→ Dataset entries
══════
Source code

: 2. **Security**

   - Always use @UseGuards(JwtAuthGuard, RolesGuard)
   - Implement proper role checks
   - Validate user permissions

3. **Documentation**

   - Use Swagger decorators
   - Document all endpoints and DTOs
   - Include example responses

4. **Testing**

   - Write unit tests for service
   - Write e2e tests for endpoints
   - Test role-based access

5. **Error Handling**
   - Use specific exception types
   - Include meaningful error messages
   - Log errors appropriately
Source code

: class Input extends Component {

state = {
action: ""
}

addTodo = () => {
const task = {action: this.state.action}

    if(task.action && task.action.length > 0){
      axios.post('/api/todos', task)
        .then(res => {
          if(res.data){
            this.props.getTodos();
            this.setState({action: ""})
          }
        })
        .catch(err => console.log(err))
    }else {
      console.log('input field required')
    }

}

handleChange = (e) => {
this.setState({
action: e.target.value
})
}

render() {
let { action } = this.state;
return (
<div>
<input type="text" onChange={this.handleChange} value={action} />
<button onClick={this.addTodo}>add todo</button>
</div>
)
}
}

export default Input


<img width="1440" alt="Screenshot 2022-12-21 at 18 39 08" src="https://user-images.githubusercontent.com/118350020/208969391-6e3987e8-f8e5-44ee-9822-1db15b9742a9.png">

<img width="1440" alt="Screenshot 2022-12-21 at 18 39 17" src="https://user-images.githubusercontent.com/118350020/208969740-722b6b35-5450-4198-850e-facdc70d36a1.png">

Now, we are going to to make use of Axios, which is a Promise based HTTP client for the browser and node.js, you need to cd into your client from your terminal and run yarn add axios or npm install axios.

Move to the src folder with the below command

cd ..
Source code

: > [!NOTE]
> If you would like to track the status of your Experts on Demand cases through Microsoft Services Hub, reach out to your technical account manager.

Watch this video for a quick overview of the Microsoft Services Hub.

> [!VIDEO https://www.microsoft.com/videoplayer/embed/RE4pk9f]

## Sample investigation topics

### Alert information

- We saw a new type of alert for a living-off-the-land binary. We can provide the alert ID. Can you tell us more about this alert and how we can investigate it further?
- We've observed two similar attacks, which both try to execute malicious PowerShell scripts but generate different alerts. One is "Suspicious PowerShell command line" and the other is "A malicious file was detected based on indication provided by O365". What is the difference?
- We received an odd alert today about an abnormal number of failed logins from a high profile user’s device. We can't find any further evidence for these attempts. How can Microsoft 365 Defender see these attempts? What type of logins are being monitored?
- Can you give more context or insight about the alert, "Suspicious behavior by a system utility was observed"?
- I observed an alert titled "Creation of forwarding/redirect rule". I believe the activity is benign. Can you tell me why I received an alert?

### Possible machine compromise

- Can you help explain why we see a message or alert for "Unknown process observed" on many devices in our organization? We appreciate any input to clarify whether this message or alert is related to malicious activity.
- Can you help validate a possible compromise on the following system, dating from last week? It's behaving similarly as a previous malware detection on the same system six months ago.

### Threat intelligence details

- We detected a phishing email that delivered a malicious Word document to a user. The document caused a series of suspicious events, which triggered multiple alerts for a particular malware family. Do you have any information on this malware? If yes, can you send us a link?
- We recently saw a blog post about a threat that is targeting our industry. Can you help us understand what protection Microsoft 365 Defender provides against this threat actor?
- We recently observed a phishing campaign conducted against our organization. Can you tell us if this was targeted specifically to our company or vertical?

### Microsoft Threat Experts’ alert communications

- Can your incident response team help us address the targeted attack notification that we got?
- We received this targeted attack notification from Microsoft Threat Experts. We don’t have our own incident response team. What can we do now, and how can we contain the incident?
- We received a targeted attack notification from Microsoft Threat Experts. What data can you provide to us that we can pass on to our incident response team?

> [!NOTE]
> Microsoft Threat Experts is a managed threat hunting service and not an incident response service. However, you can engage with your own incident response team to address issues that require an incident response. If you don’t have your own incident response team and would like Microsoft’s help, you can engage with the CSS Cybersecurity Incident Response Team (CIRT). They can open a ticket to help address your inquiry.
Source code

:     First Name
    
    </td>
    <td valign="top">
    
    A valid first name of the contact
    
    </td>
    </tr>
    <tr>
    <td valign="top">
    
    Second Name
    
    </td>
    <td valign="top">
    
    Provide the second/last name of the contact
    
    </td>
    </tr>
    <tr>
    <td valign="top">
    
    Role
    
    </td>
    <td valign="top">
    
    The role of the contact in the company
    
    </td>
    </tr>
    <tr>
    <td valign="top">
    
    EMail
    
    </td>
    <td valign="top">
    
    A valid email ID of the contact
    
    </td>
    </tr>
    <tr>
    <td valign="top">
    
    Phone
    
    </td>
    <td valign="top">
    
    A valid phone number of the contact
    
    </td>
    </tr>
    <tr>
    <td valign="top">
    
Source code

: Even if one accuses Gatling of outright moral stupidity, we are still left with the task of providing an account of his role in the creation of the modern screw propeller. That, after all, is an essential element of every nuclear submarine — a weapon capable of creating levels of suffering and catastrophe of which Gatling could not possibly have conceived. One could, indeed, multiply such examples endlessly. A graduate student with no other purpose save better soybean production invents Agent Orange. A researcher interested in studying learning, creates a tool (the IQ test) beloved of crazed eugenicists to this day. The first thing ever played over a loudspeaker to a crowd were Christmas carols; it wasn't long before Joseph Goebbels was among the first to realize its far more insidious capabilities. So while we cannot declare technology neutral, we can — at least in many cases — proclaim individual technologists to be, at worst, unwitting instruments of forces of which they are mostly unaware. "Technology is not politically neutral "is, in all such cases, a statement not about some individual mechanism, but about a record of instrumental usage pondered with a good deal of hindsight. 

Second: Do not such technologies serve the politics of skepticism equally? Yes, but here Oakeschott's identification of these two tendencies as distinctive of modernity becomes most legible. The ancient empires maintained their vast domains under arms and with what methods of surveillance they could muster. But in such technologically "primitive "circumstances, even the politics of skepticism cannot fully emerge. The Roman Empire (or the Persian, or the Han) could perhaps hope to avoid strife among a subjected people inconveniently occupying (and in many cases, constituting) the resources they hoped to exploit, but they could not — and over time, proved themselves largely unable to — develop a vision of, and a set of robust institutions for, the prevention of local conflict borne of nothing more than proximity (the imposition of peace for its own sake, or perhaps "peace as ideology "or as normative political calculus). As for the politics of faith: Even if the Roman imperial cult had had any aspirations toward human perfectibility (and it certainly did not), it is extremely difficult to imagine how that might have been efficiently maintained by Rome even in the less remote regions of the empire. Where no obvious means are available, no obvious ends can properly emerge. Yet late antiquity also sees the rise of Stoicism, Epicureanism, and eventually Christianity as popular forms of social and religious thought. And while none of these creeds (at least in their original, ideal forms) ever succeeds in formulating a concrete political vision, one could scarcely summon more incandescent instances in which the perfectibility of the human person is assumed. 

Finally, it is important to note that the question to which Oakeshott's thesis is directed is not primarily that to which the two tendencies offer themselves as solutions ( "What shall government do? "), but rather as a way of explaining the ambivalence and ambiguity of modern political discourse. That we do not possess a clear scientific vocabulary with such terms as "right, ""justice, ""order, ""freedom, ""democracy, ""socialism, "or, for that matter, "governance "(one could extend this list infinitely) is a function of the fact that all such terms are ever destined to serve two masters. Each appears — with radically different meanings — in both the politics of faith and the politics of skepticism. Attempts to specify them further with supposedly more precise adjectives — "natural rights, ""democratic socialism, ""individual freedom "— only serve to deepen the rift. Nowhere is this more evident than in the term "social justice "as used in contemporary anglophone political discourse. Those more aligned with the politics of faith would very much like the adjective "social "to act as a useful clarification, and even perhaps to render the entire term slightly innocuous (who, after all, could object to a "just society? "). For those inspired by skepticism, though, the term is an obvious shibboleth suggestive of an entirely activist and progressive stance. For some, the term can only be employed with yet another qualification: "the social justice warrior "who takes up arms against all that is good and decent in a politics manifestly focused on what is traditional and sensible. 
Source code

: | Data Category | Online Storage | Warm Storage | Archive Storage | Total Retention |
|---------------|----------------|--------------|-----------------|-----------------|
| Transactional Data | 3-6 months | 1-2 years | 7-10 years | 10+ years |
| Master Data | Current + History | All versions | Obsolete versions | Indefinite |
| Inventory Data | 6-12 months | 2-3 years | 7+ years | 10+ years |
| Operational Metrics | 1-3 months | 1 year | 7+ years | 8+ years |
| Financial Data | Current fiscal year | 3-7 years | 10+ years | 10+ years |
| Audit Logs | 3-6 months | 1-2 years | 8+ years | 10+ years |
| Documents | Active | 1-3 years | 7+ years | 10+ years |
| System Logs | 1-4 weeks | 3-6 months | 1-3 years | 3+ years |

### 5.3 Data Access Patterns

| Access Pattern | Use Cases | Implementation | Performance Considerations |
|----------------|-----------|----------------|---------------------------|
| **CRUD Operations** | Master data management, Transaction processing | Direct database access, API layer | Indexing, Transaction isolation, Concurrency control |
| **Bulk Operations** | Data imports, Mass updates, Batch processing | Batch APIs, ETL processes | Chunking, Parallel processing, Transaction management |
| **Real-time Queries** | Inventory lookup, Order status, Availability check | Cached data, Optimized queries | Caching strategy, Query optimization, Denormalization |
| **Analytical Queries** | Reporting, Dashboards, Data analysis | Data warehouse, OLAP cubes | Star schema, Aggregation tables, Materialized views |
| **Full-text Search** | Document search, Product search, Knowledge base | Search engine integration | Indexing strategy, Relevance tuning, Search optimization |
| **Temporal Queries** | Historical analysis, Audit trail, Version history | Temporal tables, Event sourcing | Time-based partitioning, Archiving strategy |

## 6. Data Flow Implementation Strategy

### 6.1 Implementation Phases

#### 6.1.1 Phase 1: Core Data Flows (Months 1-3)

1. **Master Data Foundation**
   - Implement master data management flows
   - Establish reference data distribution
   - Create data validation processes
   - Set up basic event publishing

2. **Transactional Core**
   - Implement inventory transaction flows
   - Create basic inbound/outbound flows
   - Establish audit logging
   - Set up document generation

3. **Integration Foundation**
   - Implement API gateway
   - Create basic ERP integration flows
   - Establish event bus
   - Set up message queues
══════
→ Try it
Scan the records above for the string "your", and copy every line where it turns up.

→ Answer area
Now, we are going to to make use of Axios, which is a Promise based HTTP client for the browser and node.js, you need to cd into your client from your terminal and run yarn add axios or npm install axios.
> If you would like to track the status of your Experts on Demand cases through Microsoft Services Hub, reach out to your technical account manager.
- Can your incident response team help us address the targeted attack notification that we got?
> Microsoft Threat Experts is a managed threat hunting service and not an incident response service. However, you can engage with your own incident response team to address issues that require an incident response. If you don’t have your own incident response team and would like Microsoft’s help, you can engage with the CSS Cybersecurity Incident Response Team (CIRT). They can open a ticket to help address your inquiry.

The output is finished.